Puerto Rico is facing a situation of financial distress. Its general obligation (or GO) bonds have been recently downgraded to junk level by rating agency S&P.
Amidst all this panic in the market concerning whether the commonwealth is heading toward a default, or how will the tax haven come out of its financial woes, the government of Puerto Rico, decides to issue new tax-free GO bonds to the tune of $3 billion. The deal will be one of the largest tax-exempt deals ever, and the first by Puerto Rico since last summer.
The current government, led by Governor Alejandro Garcia Padilla, intends to raise cash to cover its deficit and refinance debt through this deal. Surmounting fiscal deficit and public debt of $70 billion are the two things that have primarily led Puerto Rico to its current distressed state. The GO bond issue should be able to buy the Puerto Rican government at least two more years to balance its budget and set economic reforms. Rating agency, Fitch has assigned a “BB” rating to the planned issue, citing weakness in the country’s economy, high debt and, unfunded pensions.
The new bonds, which are expected to have a final maturity in 2035, and an expected average life of nearly 17 years, will likely carry a yield at or near 9%. That lofty rate, compared with yields of 4% to 5% on high-quality long-term municipal bonds, reflects the effect of the recent downgrade to junk status.
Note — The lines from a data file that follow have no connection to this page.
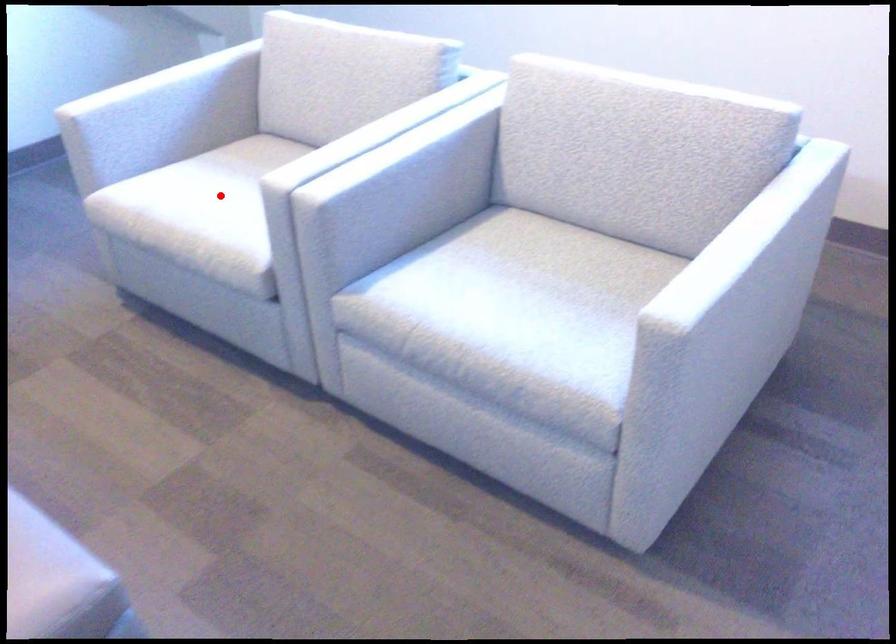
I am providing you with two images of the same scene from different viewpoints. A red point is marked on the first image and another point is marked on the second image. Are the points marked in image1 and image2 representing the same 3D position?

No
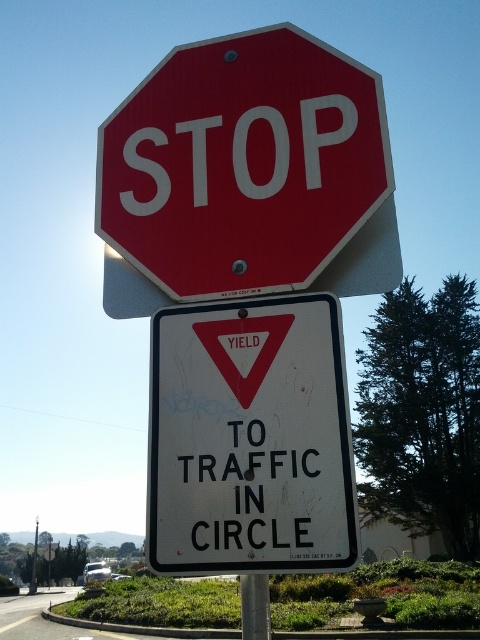
Question: Based on their relative distances, which object is farther from the smooth red stop sign at center?

Choices:
 (A) metallic pole at center
 (B) white matte yield sign at center

Answer: (A)

Question: Estimate the real-world distances between objects in this image. Which object is farther from the smooth red stop sign at center?

Choices:
 (A) white matte yield sign at center
 (B) metallic pole at center

Answer: (B)

Question: Is white matte yield sign at center thinner than metallic pole at center?

Choices:
 (A) yes
 (B) no

Answer: (A)

Question: Is smooth red stop sign at center further to camera compared to white matte yield sign at center?

Choices:
 (A) yes
 (B) no

Answer: (A)

Question: Where is smooth red stop sign at center located in relation to metallic pole at center in the image?

Choices:
 (A) left
 (B) right

Answer: (B)

Question: Which point appears closest to the camera in this image?

Choices:
 (A) (324, 157)
 (B) (326, 458)
 (C) (29, 580)

Answer: (B)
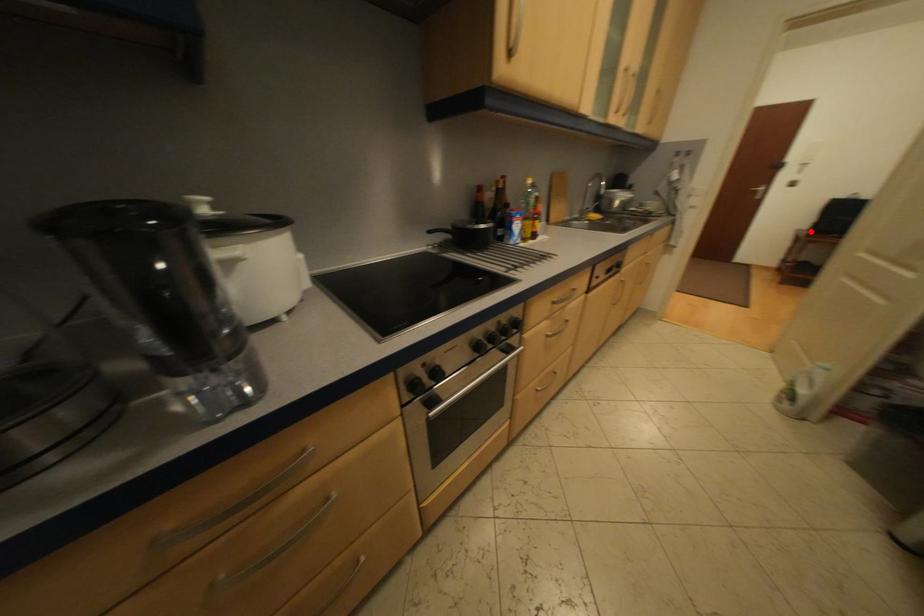
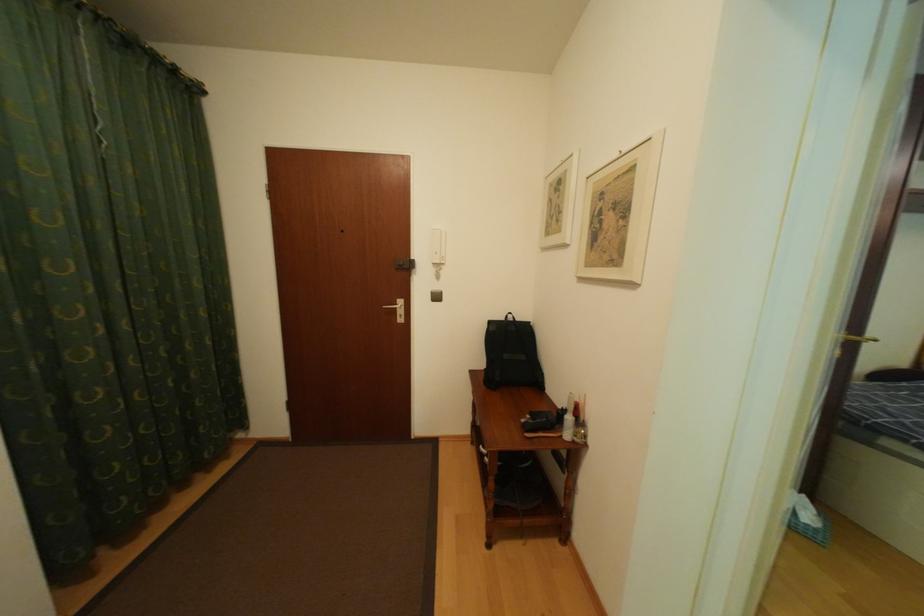
Find the pixel in the second image that matches the highlighted location in the first image.

(484, 374)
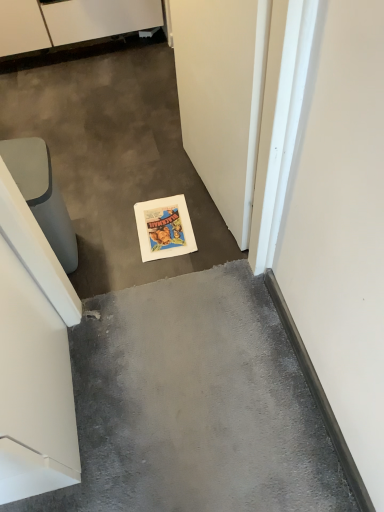
Question: From a real-world perspective, is white glossy cabinet at upper left physically above matte gray trash can at left?

Choices:
 (A) yes
 (B) no

Answer: (B)

Question: Does white glossy cabinet at upper left appear on the right side of matte gray trash can at left?

Choices:
 (A) no
 (B) yes

Answer: (A)

Question: Is the position of white glossy cabinet at upper left more distant than that of matte gray trash can at left?

Choices:
 (A) yes
 (B) no

Answer: (A)

Question: Is white glossy cabinet at upper left turned away from matte gray trash can at left?

Choices:
 (A) yes
 (B) no

Answer: (B)

Question: From the image's perspective, is white glossy cabinet at upper left above matte gray trash can at left?

Choices:
 (A) no
 (B) yes

Answer: (B)

Question: Does white glossy cabinet at upper left have a lesser height compared to matte gray trash can at left?

Choices:
 (A) no
 (B) yes

Answer: (B)

Question: Is matte gray trash can at left facing towards white matte door at lower center?

Choices:
 (A) no
 (B) yes

Answer: (A)

Question: Does matte gray trash can at left appear on the right side of white matte door at lower center?

Choices:
 (A) yes
 (B) no

Answer: (B)

Question: Does matte gray trash can at left have a lesser height compared to white matte door at lower center?

Choices:
 (A) no
 (B) yes

Answer: (B)

Question: Is matte gray trash can at left looking in the opposite direction of white matte door at lower center?

Choices:
 (A) no
 (B) yes

Answer: (A)

Question: Considering the relative positions of matte gray trash can at left and white matte door at lower center in the image provided, is matte gray trash can at left to the left of white matte door at lower center from the viewer's perspective?

Choices:
 (A) yes
 (B) no

Answer: (A)

Question: From the image's perspective, does matte gray trash can at left appear lower than white matte door at lower center?

Choices:
 (A) yes
 (B) no

Answer: (A)

Question: Is white matte door at lower center positioned in front of white glossy cabinet at upper left?

Choices:
 (A) yes
 (B) no

Answer: (A)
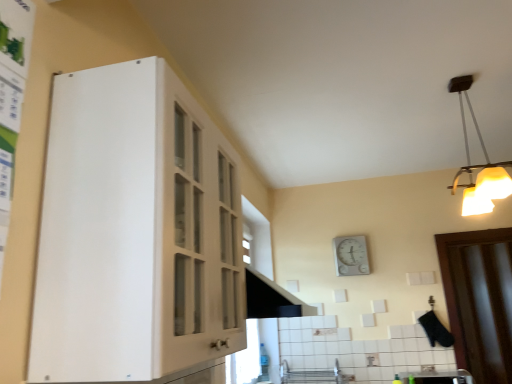
What are the coordinates of `empty space that is ontop of white plastic light fixture at upper right` in the screenshot? It's located at (461, 75).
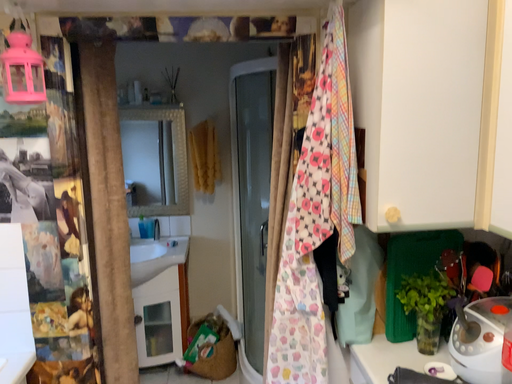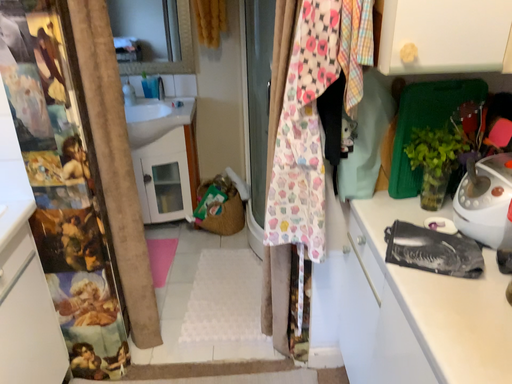
Question: Which way did the camera rotate in the video?

Choices:
 (A) rotated upward
 (B) rotated downward

Answer: (B)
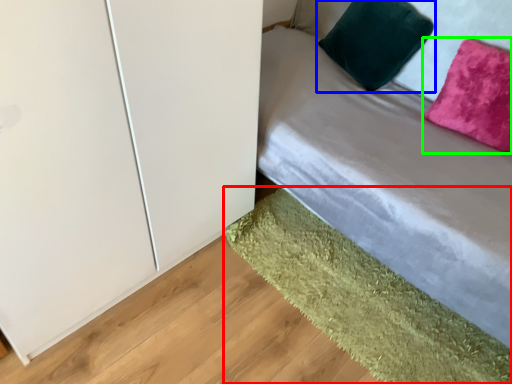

Puerto Rico is counting on hedge funds and other large institutions to buy the bonds, as they are more accustomed to evaluating debt with low credit ratings. There could be demand from high yield seekers, who assess the Puerto Rican debt as attractive relative to junk-grade corporate bonds. The demand for the new bonds will also likely be strong as the market is thirsting for yield wherever it can be found.
The deal, however, will not be able to address the economic problems affecting the territory, as along with funds coming in, it will also add considerably to Puerto Rico’s interest payment obligations.
One can assess the impact of this new issue on the market for Puerto Rican debt, by tracking either the PowerShares Insured New York Municipal Bond ETF (PZT), or the PowerShares Insured California Municipal Bond ETF (PWZ) as these ETFs have the largest holdings at 17% and 14%, respectively. Van Eck’s VanEck Vectors Puerto Rico Municipal Index ETF (HYD) could also be relevant in this regard.